Reduce no-results search queries and improve relevancy at a top-five retailer whose product catalog consists of a broad selection of products but limited varieties of each product type.
Deploy semantic vector search with a proprietary, deep-learning encoder called Never Null that learns from customer behavior to associate queries with products that have a corresponding purpose.
Over the Cyber Five, zero-results queries were reduced by 91%, and improved relevancy resulted in search-influenced orders increasing by 30% and search-influenced order value by 28%.
Online shoppers expect to interact with technology using a natural cadence, typing or speaking queries to a search engine the way they’d ask questions of a friend. Technology, in turn, should understand not only your words, but your intent, and recommend relevant information.
So when a customer arrives at a website and types in the brand name of an item they’re looking for, they expect the search engine to understand what it is they’re actually after. If you carry the brand the customer typed in, great, an exact match is made, the customer fills their cart, completes the purchase, and leaves satisfied you’ve met their needs. But if that brand isn’t in your inventory, the dreaded “no results found” message fills the screen. They’ve hit a deadend and off they go to another website to fulfill their goals. A product search with no results is a deathtrap for the customer-retailer relationship.
The punchline is, you do have the product they want, just not the brand name they typed into the search box. Many products you carry fulfill the customer’s needs. Maybe you don’t sell the requested Charmin brand but Quilted Northern or store-brand toilet paper, both available in your inventory, are interchangeable alternatives. But this all falls down when your search engine is not smart enough to understand the problem behind the customer’s query and make the connection to suggest solutions in stock.
One of the world’s top five retailers found itself in this null-results dilemma. This was exacerbated by its inventory consisting of a wide selection of different products but limited varieties of each product type. Typical search, driven by simple keyword matching, resulted in copious queries that didn’t return any products. And as we’ve said before, if they can’t find it, they can’t buy it.
The retailer knew that search was not its website’s strongest feature, but investing valuable employee time to become search experts, rather than advancing broader company goals, was not something it saw as advantageous. So when it moved product catalog search from Endeca to Apache Solr a few years ago, a third party contractor was used to make the change.
While open-source Solr reliably scaled to the retailer’s high-traffic demands, the contractor created a like-for-like replacement of Endeca rather than an improvement on its capabilities. Lacking machine learning, search results had to be manually curated with an ever-increasing number of rules. For the retailer’s modest search team, curating a multitude of rules was exhaustingly labor intensive. For its customers, queries with poor result relevancy or no results at all lead to lots of frustration and high bounce rates. And for the business, this all meant high operating costs and lots of lost revenue.
The retailer made another attempt to better its customer and employee experience with search while holding true to its “bring experts in’’ ethos. It went looking for search specialists who could implement and manage highly-scalable online search that would resolve no-results queries, improve relevancy, and reduce its internal team’s rules-curation burden. With its foundations in Solr, track record of improving retailers product discovery, and Fusion platform that employs machine learning to benefit the user, Lucidworks fit the bill.
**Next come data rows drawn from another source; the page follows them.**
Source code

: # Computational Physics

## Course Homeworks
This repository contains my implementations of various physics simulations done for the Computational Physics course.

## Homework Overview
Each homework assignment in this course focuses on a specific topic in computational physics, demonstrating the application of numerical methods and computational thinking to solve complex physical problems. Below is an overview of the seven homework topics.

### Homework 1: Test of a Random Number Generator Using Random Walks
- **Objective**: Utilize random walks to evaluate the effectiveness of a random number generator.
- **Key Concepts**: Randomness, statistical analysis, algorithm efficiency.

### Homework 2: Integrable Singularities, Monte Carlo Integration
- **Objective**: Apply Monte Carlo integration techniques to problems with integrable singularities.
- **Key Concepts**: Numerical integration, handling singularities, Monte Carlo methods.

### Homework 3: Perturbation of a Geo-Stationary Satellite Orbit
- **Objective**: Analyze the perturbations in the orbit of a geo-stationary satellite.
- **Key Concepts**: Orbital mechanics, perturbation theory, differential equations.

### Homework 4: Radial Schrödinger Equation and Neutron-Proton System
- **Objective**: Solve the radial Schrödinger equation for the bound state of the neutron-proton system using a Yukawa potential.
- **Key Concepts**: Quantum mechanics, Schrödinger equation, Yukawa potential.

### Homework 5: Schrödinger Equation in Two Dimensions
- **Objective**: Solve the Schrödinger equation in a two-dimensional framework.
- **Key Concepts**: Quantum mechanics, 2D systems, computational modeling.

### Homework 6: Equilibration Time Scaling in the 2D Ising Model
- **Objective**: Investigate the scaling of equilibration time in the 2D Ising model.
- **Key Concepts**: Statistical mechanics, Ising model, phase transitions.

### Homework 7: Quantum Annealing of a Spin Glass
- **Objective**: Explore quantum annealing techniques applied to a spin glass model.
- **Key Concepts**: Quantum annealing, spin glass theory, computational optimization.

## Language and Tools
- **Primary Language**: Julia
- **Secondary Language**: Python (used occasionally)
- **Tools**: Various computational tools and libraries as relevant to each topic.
Lucidworks identified several query types that didn’t produce results on the retailer’s site:
To reduce null-results queries, Lucidworks deployed semantic vector search with a proprietary, deep-learning encoder called Never Null that learns from customer behavior to associate queries with products that have a similar purpose. Never Null uses behavior signals to train search models, continually tuning and improving search results. Using deep learning, a semantic search box is able to yield results to queries based on semantic meaning rather than simply matching products via keywords.
Never Null’s advanced machine learning automatically retrieves relevant results for challenging and previously low performing queries, relieving the retailer’s search team of the repetitive task of analyzing results and manually creating and curating rules. This freed up the search team to spend time on more strategic tactics.
By broadening fields searched, relevant product assortment in search results expanded, driving increased engagement, conversions, and average order value (AOV).
The ultimate test of online American retail establishments is Cyber Five, the annual five-day period running from the Thanksgiving holiday on Thursday through the following Monday, called Cyber Monday. As the typical morning average of 250 queries per second (QPS) ramped up to 1250 QPS on our retailer’s website as Cyber Five began, query response time was not affected and 99% of requests were processed in 100-300 milliseconds.
Evidence of search’s essential function for occasional and new shoppers less familiar with a retailer’s site, search engagement jumped from a pre-event daily average of 15% up to 31% over the Cyber Five. And thanks to Never Null’s out-of-the-box models that improve on a cold start—even when signal history is not available—result relevancy for new shoppers made them feel more like familiar friends.Ultimately, 680M search requests came in over the five-day period with not a single outage. Not a single one. Relevancy improved dramatically, resulting in a 30% increase in search-influenced orders and a 28% increase in search-influenced order value. And those loathed zero-results queries? They were reduced by 91% compared to the previous year.
As Never Null continues to learn from customer behavior signals, the retailer can rest easy knowing that shoppers’ carts will be overflowing with the products they are looking for.